In the most pressurized moments, when Jason Kidd is being stared at as closely as a fingerprint, it has become increasingly difficult to tell whether he is blowing kisses or throwing his voice.
It's a clever trick, one that has served him well for years, proving that there is a lot of genius in Kidd's disingenuous act and a lot of passing in his passive-aggressive tendencies.
Variations of these traits have popped up along Kidd's journey from Cal-Berkeley to Dallas, from Dallas to Phoenix, but here is how the deception has worked in New Jersey:
Kidd pretends to submerge his ego beneath a humble public image while leveraging his star power to operate as a stealth general manager behind the Nets' scenes. With Rod Thorn, the team president, all but on his knees, Kidd is free to call the shots without his voice ever being attached to the decision.
Good gig. This way, Kidd bears no responsibility for a series of botched personnel moves that have left the Eastern Conference champion Nets as a retro version of their former dysfunctional selves.
It was Kidd who threw down the Zo-or-go ultimatum to a Nets front office desperate to please him, but in the days since center Alonzo Mourning ended his comeback last month, the court-vision savant has watched from afar as Thorn absorbed the arrows for handing the ailing Mourning US$23 million in uninsured money.
It was Kidd who insisted that the Nets sign his Suns buddy Rodney Rogers for US$9.3 million over three years only to see him morph into a mime while Thorn deals with the unfulfilled potential of an albatross forward.
It was Kidd who, by insider accounts, was so displeased with Byron Scott's coaching ability last season that he put pressure on Thorn to dismiss The Man Who Wasn't Eddie Jordan -- until the public caught wind of Kidd's diva act.
Under scrutiny, and on cue, Kidd acted incredulous to the accusation: "Me? Want Scott fired?" was his typical response. With his image in a pinch, he blew Scott kisses. "Jason [Heart symbol] Byron" was his message.
Once this contrived love had been formed, it spelled certain trouble for the Nets this season. After all, fake sincerity has its expiration date.
So, of all the self-serving deals Kidd forced on the Nets during the Summer of Jason, he squandered his status and misused his muscle when it came to Scott's coaching future.
Kidd should have shoved Scott off the sideline when he had the chance.
This is not because Scott deserved such a cruel fate -- not when he had coached the Nets to back-to-back NBA finals -- but because Kidd would have saved himself the energy he has spent sabotaging Scott this season.
Coups are consuming. On Saturday night, Kidd was heard lashing out at his team -- specifically the coaches and especially Scott -- after the Nets were left as down and out as a blues tune in Memphis.
"Me? Yell?" was Kidd's pat reply of denial the next day.
Why the copout?

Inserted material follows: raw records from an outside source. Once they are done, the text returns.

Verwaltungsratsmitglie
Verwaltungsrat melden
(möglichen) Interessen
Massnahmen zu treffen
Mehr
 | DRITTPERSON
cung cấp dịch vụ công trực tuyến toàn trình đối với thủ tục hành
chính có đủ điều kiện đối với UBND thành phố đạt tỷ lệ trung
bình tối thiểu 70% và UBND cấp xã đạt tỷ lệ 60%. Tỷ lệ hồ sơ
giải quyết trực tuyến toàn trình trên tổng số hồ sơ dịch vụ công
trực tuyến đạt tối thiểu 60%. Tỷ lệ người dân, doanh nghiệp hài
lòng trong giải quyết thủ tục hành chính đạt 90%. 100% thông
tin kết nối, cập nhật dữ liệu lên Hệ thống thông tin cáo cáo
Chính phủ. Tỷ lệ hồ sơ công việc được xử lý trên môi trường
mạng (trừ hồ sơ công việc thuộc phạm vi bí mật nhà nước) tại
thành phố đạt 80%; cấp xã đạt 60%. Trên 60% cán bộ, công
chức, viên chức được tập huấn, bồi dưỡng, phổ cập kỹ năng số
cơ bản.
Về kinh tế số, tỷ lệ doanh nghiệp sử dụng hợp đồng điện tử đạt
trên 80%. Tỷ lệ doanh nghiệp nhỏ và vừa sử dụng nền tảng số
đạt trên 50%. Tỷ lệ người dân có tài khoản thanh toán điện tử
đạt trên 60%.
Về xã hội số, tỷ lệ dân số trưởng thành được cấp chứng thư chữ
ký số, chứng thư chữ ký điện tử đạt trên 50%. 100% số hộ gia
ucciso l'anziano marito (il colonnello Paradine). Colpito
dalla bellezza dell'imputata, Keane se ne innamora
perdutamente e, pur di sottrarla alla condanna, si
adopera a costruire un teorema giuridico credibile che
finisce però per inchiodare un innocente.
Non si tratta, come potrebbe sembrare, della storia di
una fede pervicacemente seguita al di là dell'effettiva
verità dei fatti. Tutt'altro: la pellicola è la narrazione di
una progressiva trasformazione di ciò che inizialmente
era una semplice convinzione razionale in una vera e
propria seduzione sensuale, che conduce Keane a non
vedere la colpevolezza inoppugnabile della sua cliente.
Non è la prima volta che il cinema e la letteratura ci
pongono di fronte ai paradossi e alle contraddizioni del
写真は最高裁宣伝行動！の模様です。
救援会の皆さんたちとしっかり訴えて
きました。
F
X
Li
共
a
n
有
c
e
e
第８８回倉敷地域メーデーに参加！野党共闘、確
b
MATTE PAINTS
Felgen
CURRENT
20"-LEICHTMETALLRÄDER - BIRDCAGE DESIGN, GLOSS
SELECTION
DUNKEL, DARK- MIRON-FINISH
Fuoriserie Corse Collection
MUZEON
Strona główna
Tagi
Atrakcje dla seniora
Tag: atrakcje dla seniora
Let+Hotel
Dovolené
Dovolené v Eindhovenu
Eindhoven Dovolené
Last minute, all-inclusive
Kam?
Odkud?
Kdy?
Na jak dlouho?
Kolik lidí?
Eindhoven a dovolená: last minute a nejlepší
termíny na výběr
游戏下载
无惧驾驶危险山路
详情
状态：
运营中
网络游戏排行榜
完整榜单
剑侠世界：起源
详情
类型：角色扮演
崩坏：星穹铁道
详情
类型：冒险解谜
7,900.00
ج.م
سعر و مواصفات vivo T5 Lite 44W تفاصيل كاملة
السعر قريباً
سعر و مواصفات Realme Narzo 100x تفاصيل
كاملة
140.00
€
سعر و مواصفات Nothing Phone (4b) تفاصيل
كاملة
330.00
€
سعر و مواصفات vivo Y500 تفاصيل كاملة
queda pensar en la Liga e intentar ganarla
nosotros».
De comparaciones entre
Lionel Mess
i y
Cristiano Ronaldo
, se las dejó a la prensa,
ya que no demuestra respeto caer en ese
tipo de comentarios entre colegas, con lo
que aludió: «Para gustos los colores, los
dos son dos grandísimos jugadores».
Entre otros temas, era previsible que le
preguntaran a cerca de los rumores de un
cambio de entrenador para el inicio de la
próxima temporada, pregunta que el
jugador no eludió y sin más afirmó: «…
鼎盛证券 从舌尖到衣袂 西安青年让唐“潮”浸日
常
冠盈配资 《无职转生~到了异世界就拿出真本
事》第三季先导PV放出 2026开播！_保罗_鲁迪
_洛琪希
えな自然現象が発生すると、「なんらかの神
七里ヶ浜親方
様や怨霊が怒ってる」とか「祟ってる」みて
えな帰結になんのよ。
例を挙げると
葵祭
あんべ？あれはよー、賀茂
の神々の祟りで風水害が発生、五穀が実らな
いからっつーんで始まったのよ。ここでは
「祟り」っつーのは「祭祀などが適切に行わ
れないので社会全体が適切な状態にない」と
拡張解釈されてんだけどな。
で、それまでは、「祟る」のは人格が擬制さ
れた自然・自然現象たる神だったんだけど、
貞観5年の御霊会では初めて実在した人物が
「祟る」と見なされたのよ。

Why not validate his venting?
All of this may come down to his precious image, the one he carefully reconstructed after being blamed for instigating the mutiny behind Lou Campanelli's firing at Cal a decade ago; the one he reassembled after his feud with Jimmy Jackson in Dallas in 1996; and the one he rehabbed after the police were called to his Arizona home when he struck his wife in 2001.